If it’s a matter of pinning hopes on our politicians: would a different constitution, a different president, a different NDCC, a different MMDA chair, and different mayors and local government officials translate to substantial changes in how we build our city?

The answers to these questions, I think, are best left to a broad public debate for two reasons.

First, it would get more people thinking and working on solutions. Already, in the wide-ranging conversation generated by the original version of this essay (10), a number of potential solutions have emerged: low-cost housing stock markets; idle land taxation; and transfer of development rights to name a few.
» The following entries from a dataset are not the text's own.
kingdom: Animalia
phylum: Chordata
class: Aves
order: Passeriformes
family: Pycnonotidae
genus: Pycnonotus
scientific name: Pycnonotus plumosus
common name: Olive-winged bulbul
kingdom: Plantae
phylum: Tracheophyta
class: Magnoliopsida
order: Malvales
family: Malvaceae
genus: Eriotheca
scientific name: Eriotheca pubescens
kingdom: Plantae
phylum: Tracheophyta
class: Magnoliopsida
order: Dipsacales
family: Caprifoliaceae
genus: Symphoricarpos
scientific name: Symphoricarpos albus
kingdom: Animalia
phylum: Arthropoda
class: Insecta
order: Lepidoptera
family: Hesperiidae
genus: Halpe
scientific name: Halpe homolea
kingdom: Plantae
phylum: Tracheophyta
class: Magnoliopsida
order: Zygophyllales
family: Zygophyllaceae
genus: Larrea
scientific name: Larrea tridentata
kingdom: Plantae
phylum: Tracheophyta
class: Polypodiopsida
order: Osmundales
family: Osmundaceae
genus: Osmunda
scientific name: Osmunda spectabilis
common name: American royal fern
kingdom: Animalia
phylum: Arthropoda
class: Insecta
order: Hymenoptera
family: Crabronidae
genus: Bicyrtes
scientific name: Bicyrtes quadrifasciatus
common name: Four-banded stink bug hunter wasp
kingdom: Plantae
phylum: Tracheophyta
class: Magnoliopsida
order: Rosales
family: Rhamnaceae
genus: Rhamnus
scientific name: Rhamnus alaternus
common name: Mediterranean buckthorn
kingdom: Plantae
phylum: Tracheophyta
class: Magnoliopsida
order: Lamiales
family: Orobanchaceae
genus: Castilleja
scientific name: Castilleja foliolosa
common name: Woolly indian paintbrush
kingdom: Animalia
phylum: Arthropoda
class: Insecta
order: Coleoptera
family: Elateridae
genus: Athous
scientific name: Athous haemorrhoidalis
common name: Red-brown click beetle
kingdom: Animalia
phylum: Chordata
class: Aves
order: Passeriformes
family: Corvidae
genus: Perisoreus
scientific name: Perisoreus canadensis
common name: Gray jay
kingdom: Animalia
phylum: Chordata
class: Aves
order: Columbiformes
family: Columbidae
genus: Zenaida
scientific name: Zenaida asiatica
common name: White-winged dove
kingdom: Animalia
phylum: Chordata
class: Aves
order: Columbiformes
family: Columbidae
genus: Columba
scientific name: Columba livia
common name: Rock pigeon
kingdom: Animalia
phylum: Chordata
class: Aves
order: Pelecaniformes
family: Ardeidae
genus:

Second, a sustained public clamor is perhaps the only way we can get elected officials to act on a comprehensive solution. Odds are, none of the presidential and mayoral aspirants have a concrete long-term plan for Mega Manila in the 21st century. After all, why build infrastructure that the next mayor would get credit for? If you want to get reelected, it’s much more effective to play the kasal, binyag, at libing patron than to implement a responsible long-term plan.

What the public ultimately needs to do is to create the necessary pressure on elected officials by actively utilizing democratic spaces, by making it clear to elected officials that it is in their best interests to uphold our best interests, as well as the best interests of future generations. Democracy, after all, is not merely a matter of holding a popularity contest every three years.

1. ‘Gov’t, private developers liable for flood damage’
2. Quezon City Government. (2002) Comprehensive Land Use Plan.
3. Urban Development and Housing Act of 1992 (RA 7279)
4. Banzon-Bautista, C. (1998). “Culture and urbanization: The Philippine case.” Philippine Sociological Review, 46(3-4):21-45
5. Berner, E. (1997) Defending a Place in the City: Localities and the Struggle for Urban Land in Metro Manila. Quezon City: Ateneo de Manila University Press
6. Davis, M. (2006) Planet of Slums. London: Verso; World Bank (2009) World Development Indicators database for comparative data on PPP GDP and country populations.
7. Bankoff, G. (2003) Constructing vulnerability: the historical, natural and social generation of flooding in metropolitan Manila.” Disasters, 27(3):224-238; p. 232
8. Jones, G. W. (2005) “Urbanization, megacities and urban planning issues: The Philippines in an Asian context.” Philippine Population Review, 4(1):1-24
9. World Health Organization Statistical Information System.